Да, многие ушли, но жива страсть неправого покарания и духовного погрома. Очередное тому свидетельство — выступление Анатолия Софронова на пленуме СП РСФСР в Рязани в конце не 1949-го, а 1988 года. «Мы, — сказал он, — что-то похожее, в свое время, в конце 40-х годов, так или иначе решали, тоже исходя из тех событий, которые возникали в нашей литературной и театрально-литературной практике в свое время. И волей-неволей приходилось вести такие же суровые бои…» («Огонек», 1988, № 52).

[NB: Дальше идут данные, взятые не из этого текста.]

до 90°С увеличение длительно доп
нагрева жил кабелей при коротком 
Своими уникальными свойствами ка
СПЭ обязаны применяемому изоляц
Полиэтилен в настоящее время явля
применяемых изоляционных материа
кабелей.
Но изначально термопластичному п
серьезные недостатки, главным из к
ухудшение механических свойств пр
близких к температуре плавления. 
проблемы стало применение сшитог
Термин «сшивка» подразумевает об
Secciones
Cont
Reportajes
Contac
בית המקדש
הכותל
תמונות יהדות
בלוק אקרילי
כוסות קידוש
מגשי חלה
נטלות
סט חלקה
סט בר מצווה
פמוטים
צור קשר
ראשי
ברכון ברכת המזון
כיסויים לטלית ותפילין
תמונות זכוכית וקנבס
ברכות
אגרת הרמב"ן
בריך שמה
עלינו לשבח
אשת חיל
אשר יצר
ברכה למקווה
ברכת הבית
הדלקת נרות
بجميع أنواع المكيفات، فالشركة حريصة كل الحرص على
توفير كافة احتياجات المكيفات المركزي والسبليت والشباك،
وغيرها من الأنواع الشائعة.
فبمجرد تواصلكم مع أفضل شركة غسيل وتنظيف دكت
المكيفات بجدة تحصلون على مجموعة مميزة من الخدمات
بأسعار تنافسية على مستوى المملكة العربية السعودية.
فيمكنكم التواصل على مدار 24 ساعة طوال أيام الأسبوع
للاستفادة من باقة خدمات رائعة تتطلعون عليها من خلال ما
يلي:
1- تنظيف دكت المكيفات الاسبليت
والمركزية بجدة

Так разбой и палачество 1949 года романтически переименованы в «суровые бои»!
26
Все вокруг рушилось: приходили прокурорские бумаги, грозившие скорой бездомностью; ВАК известил меня об аннулировании моей кандидатской диссертации, успешно защищенной в Институте литературы имени Т. Г. Шевченко Академии наук УССР; издательства торопились порвать со мной договоры; появлялись друзья, напуганные слухами, с какого-либо очередного сборища. По одной версии я скрыл наличие двух братьев-власовцев; по утверждению Ф. Головенченко я, поступивший в первый класс семилетки в 1921 году, редактировал крупную меньшевистскую газету. На выбор предлагались еще два варианта: украинский буржуазный националист и националист еврейский, тоже, разумеется, буржуазный. О штатной службе, о работе в Москве, нечего было и думать. «У нас пастухи — герои труда, скот пасут, а этот захотел воспитывать наших детей!» — ответил с трибуны Ф. Головенченко на мою письменную просьбу послать меня в деревенскую школу преподавать литературу или географию[37]
.Отчего он так яростно и слепо преследовал меня?